Con la breve parentesi di un tentativo (fallito) di soppressione di CONI Servizi nel dicembre 2007, saltiamo avanti di altri undici anni quando la legge di bilancio 2018 del governo giallo-verde – manovra avallata dai presidenti federali, Binaghi compreso, che in qualche modo hanno voltato le spalle a Malagò ritenendo di poter ottenere condizioni più vantaggiose con questo ‘ribaltone’ – ha conferito a CONI Servizi nuove competenze trasformandola nell’attuale ‘Sport e Salute’. Lo status giuridico di società per azioni a partecipazione totale del Ministero dell’Economia è rimasto lo stesso, ma oggi Sport e Salute gestisce gran parte (368 dei 408 milioni previsti per il 2019) del finanziamento statale al mondo dello sport. Soldi che vengono oggi erogati secondo diversi criteri, direttamente proporzionali allo stato patrimoniale, ai risultati sportivi e al numero di tesserati delle federazioni: da qui il ‘tesseramento selvaggio’ a cui si è dedicata la FIT negli ultimi anni, sino a diventare a fine 2018 la seconda federazione sportiva italiana per numero di tesserati.

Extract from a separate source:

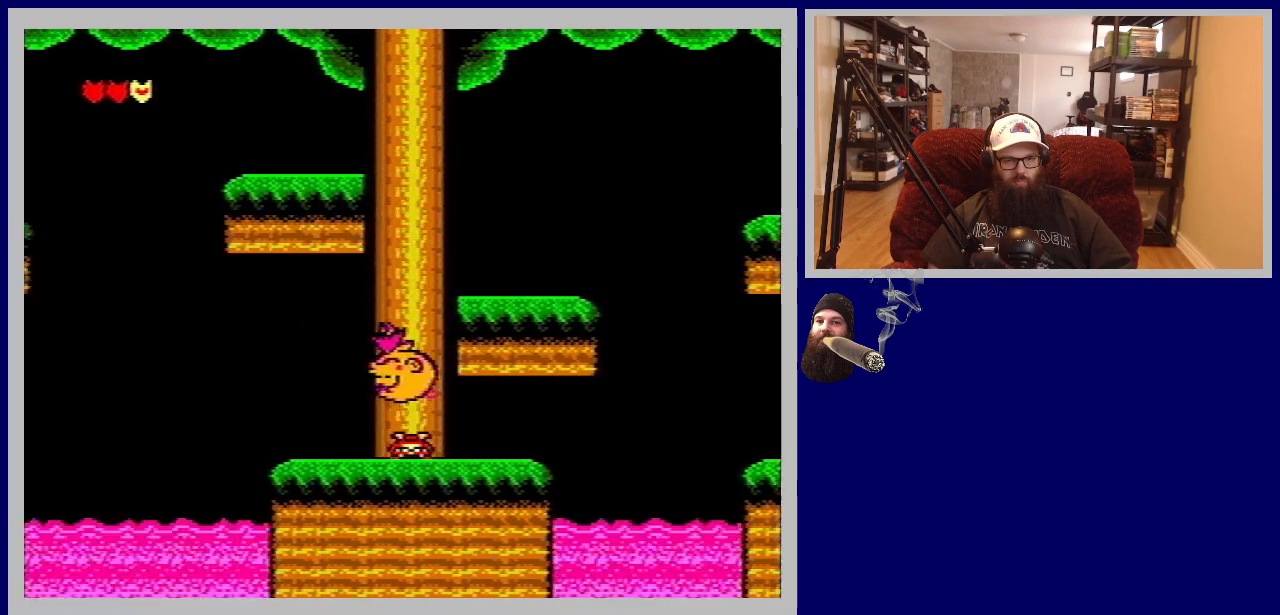
{"buttons": [], "events": []}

Sintetizzando brutalmente, Sport e Salute è oggi un’azienda molto più politica e ‘forte’ di ieri e soprattutto è completamente sfuggita al controllo del CONI, che rivendica dunque gli antichi privilegi.

Al momento, però, le gerarchie sembrano ben delineate. L’accordo per la spartizione del patrimonio immobiliare fotografa piuttosto fedelmente gli attuali rapporti di forza: il CONI gestirebbe i tre centri di preparazione olimpica (il ‘Giulio Onesti’ di Roma e quelli di Formia e Tirrenia, quest’ultimo assai rilevante per il settore tecnico FIT), in ottemperanza alla sua funzione di ente promotore dell’attività a cinque cerchi, mentre a Sport e Salute resterebbero lo Stadio Olimpico e il parco del Foro Italico. L’arrosto vero e proprio.